On the support side, what Anna and I are doing with our mobility teams, makes it more efficient to manage the program. If there is a point of failure, we’re only dealing with one or two tools. Thirdly, the integration with other corporate systems like HR and payroll is a lot easier.

Gareth: Anna, what direction are you going in? How do you see the Equus Platform supporting these?

Anna: Like Paul was saying, the single point of entry is ideal. As global mobility professionals, we understand the difference between all the mobility types like limited remote work, permanent remote work, virtual assignments, etc. The business does not know the difference, they just want to get someone from A to B and leave it to us to handle it.

That’s when the assessments come to me, and they can range from employee-facing in terms of compliance, or business-driven requests, like when assessments need to be tweaked. That’s where I see the greatest opportunity for us: to have these scenarios come to us, to figure out what they’re asking for and see if we can support it. My job is to understand what the business needs and, from an employee attraction and retention policy, what we can give them—without spending thousands of pounds on each assessment.

Currently, our processes are too confusing and segregated, with not enough visibility for everyone that needs to be involved. So, the single point of entry simplifies this for everyone, instead of having to chase our tail trying to get manual approvals.

Gareth: How excited are you about the world of mobility? And what keeps you awake at night trying to find ways to make this work for your business?

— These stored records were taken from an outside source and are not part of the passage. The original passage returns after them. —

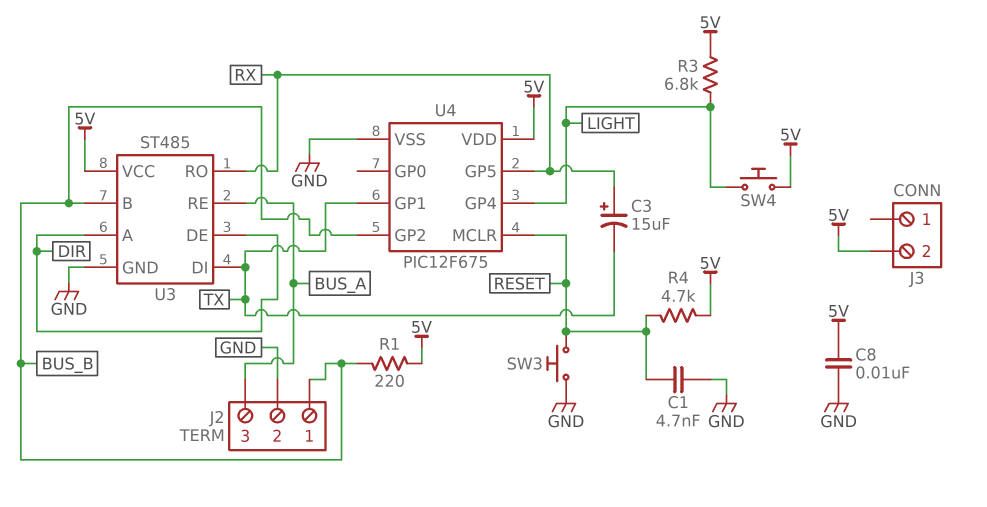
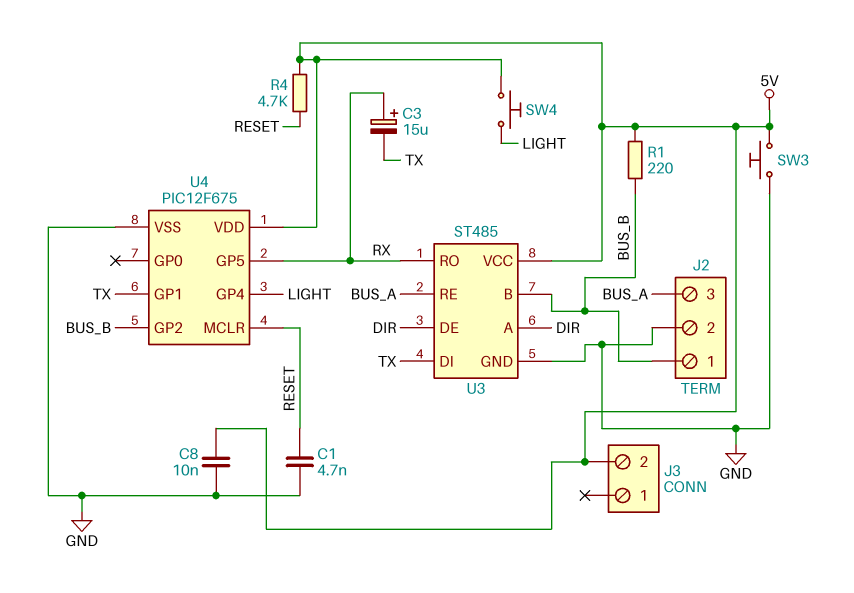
R3: 6.8k (5V, LIGHT) -> none
SW3: button (GND, RESET) -> button (5V, GND)

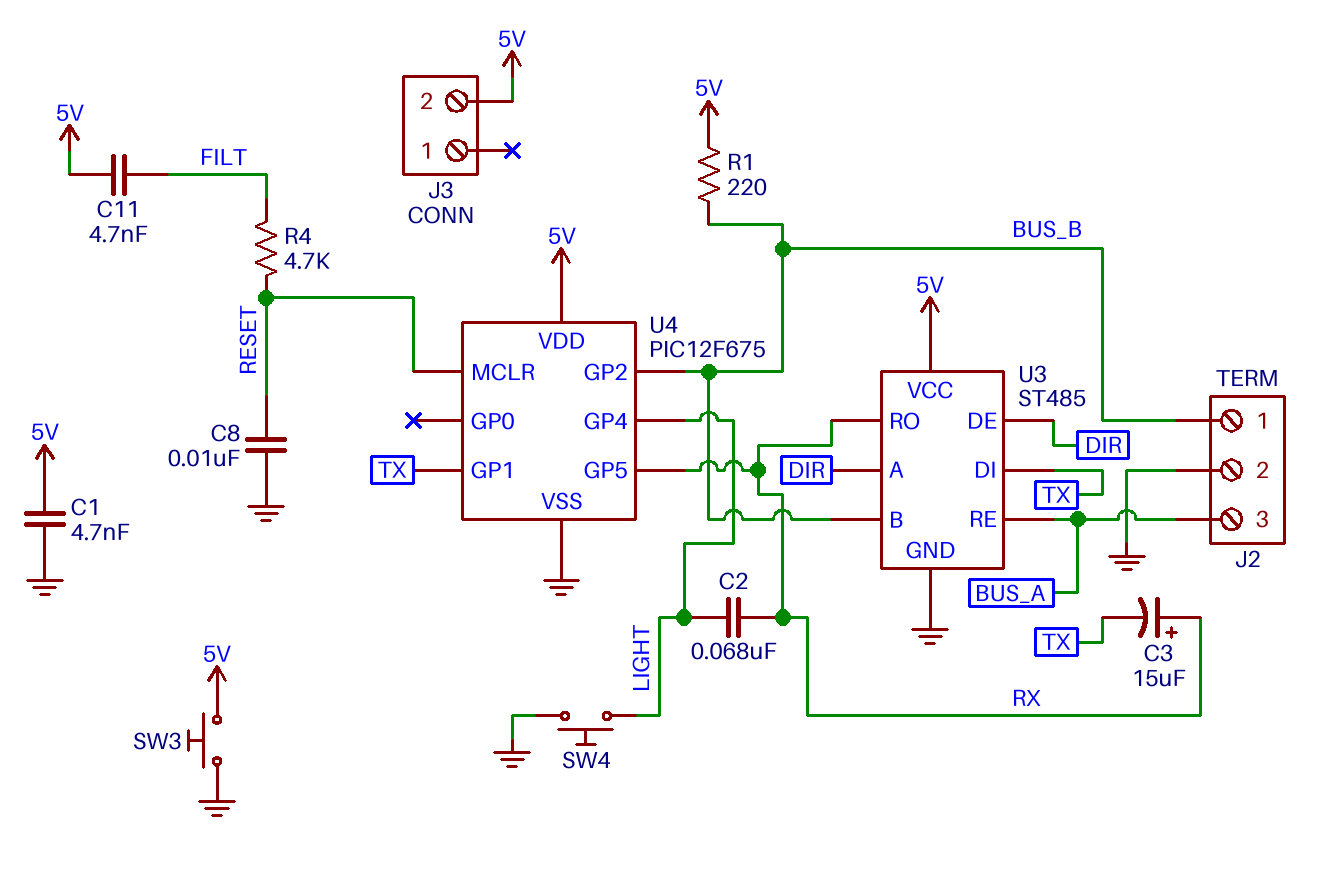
C1: 4.7nF (GND, RESET) -> 4.7nF (5V, GND)
C2: none -> 68nF (LIGHT, RX)
C8: 10nF (5V, GND) -> 10nF (GND, RESET)
C11: none -> 4.7nF (5V, FILT)
R4: 4.7k (5V, RESET) -> 4.7k (FILT, RESET)
SW4: button (5V, LIGHT) -> button (GND, LIGHT)

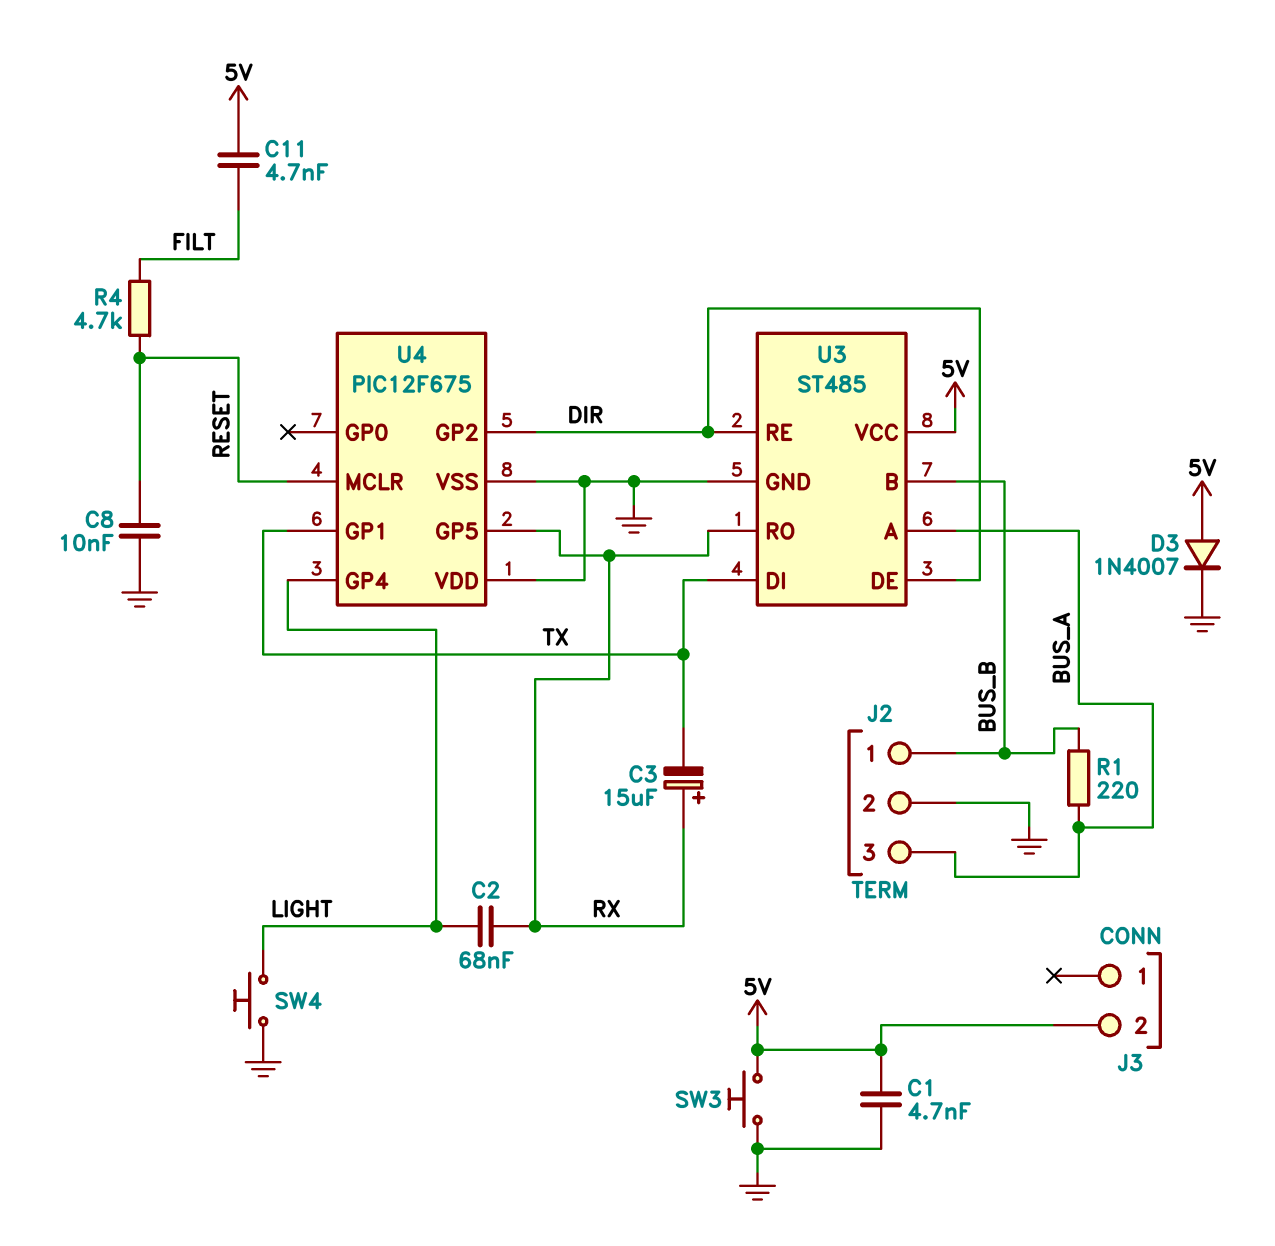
D3: none -> diode 1N4007 (A 5V, K GND)
R1: 220 (5V, BUS_B) -> 220 (BUS_A, BUS_B)
U3 pin A: DIR -> BUS_A
U3 pin RE: BUS_A -> DIR
U4 pin GP2: BUS_B -> DIR
U4 pin VDD: 5V -> GND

Anna: I’m excited! It’s injected more creativity and higher-level discussion than I’m used to having—it’s a much more interesting dialogue for me. I see the benefits of providing more employee flexibility and being more holistic. I like having those more strategic and open conversations.

Paul: I am excited too, maybe because of my IT background, but we’re taking a function—mobility or domestic transfers—which can be very intensive and complicated, and simplifying it with technology to take it to the next level. If we have the right tools, we can mitigate all the risks of audits, tax issues and immigration issues, so the right technology means nothing keeps me up at night!